There's more history in a single stone of Windsor Castle than in the rest of London put together. OK, that's a slight exaggeration, but you get my drift. This castle has been around a while.
The magnificent structure is the largest inhabited castle on the planet of which the original was built by William the Conquerer soon after hotfooting over from the Continent – though what he erected nearly 1,000 years ago admittedly bears no resemblance to what stands before us today.
Back then it was more of a military base, whereas today this is where the Queen comes to stay at weekends, giving her a break from all the long corridors back in Buck House.

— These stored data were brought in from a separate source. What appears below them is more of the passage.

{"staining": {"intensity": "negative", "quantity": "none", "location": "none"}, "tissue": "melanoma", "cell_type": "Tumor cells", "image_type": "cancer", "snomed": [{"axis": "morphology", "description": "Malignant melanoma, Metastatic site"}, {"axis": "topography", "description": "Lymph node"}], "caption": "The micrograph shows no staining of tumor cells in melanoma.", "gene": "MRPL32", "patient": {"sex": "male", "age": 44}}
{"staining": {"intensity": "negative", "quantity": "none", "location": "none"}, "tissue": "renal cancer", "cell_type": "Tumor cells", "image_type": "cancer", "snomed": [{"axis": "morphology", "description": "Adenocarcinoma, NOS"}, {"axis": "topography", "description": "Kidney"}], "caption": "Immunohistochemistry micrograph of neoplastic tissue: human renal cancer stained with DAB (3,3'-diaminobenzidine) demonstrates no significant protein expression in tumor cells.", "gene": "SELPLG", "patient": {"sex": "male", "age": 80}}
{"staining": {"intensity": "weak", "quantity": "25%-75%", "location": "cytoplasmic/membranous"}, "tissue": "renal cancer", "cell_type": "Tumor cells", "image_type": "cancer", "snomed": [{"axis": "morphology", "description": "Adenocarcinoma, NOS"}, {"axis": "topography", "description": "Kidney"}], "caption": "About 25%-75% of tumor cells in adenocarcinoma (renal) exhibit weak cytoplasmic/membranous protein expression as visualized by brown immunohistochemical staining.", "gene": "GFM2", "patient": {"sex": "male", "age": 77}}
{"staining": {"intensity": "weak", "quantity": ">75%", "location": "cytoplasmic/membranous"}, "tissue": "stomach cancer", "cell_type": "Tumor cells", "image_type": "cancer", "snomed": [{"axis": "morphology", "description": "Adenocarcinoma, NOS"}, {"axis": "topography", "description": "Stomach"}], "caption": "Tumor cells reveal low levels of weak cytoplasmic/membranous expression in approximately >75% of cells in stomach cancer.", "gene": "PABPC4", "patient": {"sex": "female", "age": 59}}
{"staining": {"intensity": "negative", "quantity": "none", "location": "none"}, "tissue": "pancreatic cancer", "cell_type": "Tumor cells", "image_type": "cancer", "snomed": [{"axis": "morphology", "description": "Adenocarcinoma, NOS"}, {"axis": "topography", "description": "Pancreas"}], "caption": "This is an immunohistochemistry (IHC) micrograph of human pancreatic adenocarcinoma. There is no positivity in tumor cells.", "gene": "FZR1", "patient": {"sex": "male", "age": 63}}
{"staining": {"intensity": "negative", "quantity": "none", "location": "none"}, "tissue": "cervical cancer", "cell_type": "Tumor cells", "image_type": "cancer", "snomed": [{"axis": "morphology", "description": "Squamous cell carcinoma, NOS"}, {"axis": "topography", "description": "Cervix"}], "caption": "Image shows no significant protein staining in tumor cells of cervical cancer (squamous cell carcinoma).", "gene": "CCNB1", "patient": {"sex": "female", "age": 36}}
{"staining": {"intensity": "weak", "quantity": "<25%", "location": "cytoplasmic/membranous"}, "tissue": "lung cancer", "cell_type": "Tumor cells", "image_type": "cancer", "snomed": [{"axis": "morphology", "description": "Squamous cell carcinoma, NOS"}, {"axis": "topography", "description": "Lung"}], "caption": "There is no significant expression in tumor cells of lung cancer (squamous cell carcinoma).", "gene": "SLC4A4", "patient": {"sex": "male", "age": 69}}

Other members of the royal family also come here to stay, weddings take place here and heads of state stay on official visits, so as you can see, Windsor Castle is very much a working royal palace. With this in mind, it's fortunate that visitors can get to see so much of the place – though this does of course vary according to the business of the day. Be sure to check ahead for detailed information.
On a good day you'll be able to gaze in awe at the sheer splendour of the State Apartments, decorated with paintings by the likes of Rembrandt, Rubens, Canaletto and Gainsborough.
Between the months of October and March you'll also be able to marvel at the magnificence of the private apartments of George IV, who reigned from 1820 to 1830.
St. George's Chapel, resting place for Henry VIII and Charles I to name but a few, is also open for viewing.
And be sure to take a look at one of the Windsor Castle's most popular attractions, Queen Mary's Dolls House, built in 1924 and possibly one of the most intricately designed dolls houses in the world.
Between August and October, unique tours of the Great Kitchen are also available.
Admission prices vary depending on whether the State Apartments are open or closed.
There's so much to see at the castle that it's advisable to arrive reasonably early so that you're not rushing at the end. If you time it just right you might even catch the changing of the guard.